For the best results, follow these steps:
1. Use an abrasive bathroom cleaner to remove any dirt, soap scum, mildew, and other residues.
2. Sand to remove the glossy tile finish, and wipe down with a wet cloth afterward.
3. You'll need to use a durable primer for this kind of job to seal the floor before painting.
4. Finally, use an epoxy paint or a latex paint for patios, which will be more durable for floors.
5. Wait for this to completely dry before going over it with your desired stencil pattern. When all is complete, top with a polyurethane to seal the new, freshly painted floor.
Switch Shades of White
Sometimes the most subtle changes can be the most transformative. If you want to breathe new life into a tired room, try switching shades of white. "Choose the tone by your preference for a given space," she recommends. "Do you prefer warm/cozy (maybe for a bedroom or den) or a cooler/larger feeling (maybe kitchen or bathroom)?"
If you're overwhelmed by how many different shades of white are available (there are hundreds), look at what else is in the room. "If the furniture, art, and décor leans more on the 'warm' side, you'll want to choose something with yellow, beige, or pink undertones," she says. "For cool, modern rooms, select a white with gray or blue undertones. If you have a lot of different colors happening within the room, it's a safer bet to pick a 'cooler' white."
Finally, consider the room lighting—both the type of light bulbs and the amount of natural light. "The more natural light you have, the more of a bright, pure white you'll want," she explains. "A bright white will gleam when the sun hits the surface. In a more controlled environment with not as much natural light, you can go with a creamier, softer white."
Still overwhelmed? Start by considering Paintzen's top five shades of white:
1. Chantilly Lace
2. Decorator's White
3. Linen White
4. Simply White
5. White (PM-2)
Looking to inject your home with an instant jolt of personality? Consider painting kitchen cabinets two different tones. "We tend to see classic white on top and either gray or blue, usually navy, on the bottom," says Hochreiter. "It's a fun and creative spin on cabinets without getting too busy or competing with the rest of the room, furnishing, and appliances. It's reflected in two-toned walls in general, for example, in living rooms and dining rooms with the lighter color on the top and the darker on the bottom."
If you're unsure which two colors to choose, Hochreiter says there's a fail-safe method. "Another trend that we recommend is monochromatic—using different shades of a color within the same color family," she says. "For example, using a light, aqua color on top and a deeper teal below. It feels natural and harmonious because the colors are in the same family." What's more is that if your kitchen has a low ceiling and feels cramped, she says this is a smart trick for small spaces. "It can also help to vertically expand a space, making the room feel taller."
Forget Neutrals—Try Blue
While a fresh coat of white paint can work wonders, choosing colored walls can completely transform the look and feel of your home. If you're ready to go bold but you aren't sure what shade to choose, Hochreiter says blue is a safe choice. "The most popular colors with our customers are white, gray, and blue." Benjamin Moore's Hale Navy, Newburyport Blue, Harlequin blue, and Marilyn's Dress top the list of the most-requested shades of blue at Paintzen, she says.

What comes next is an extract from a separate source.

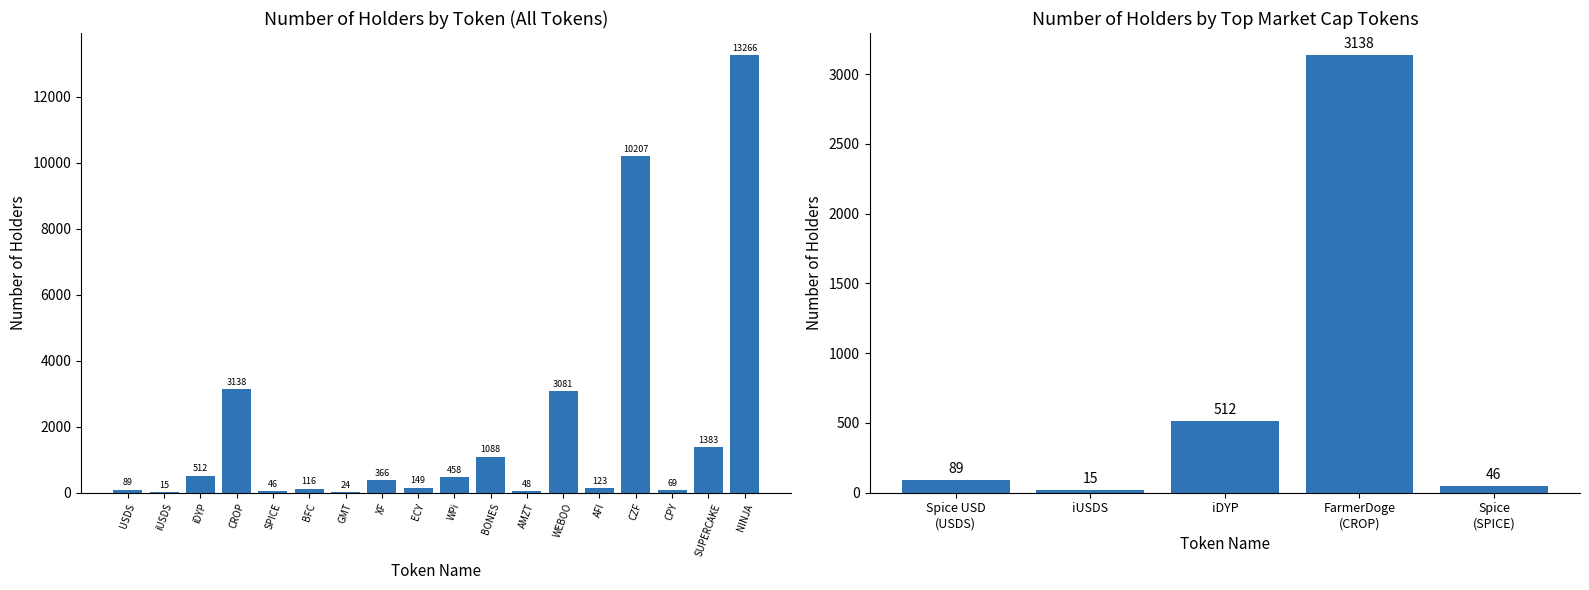

What is the sum of the values at iDYP and Spice (SPICE)?

558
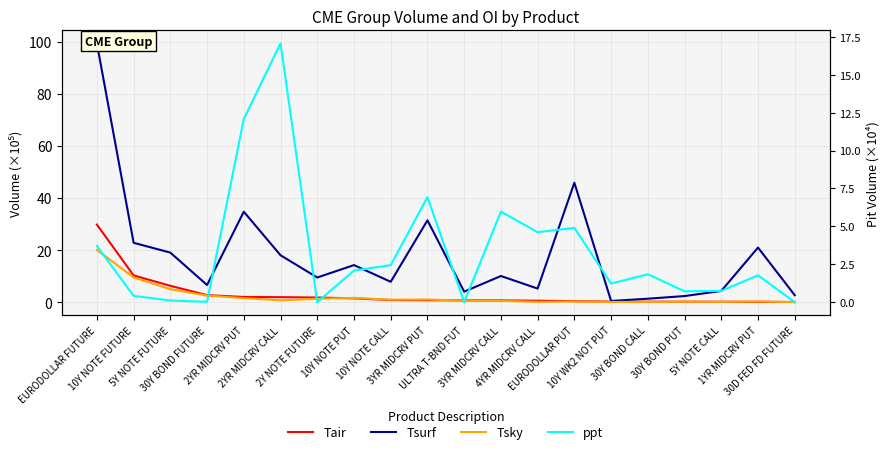

At which label is Tair closest to 15?

10Y NOTE FUTURE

Oh, and before you lay the drop cloths and take out your paintbrushes, she recommends talking to an expert to select the right finish. One of the biggest mistakes, she says, is "not getting expert advice on what [type of] paint and finish to use for certain rooms, [especially] for walls and ceilings with imperfections. The right paint can make all the difference." Having just finished my apartment makeover, that's something I can vouch for.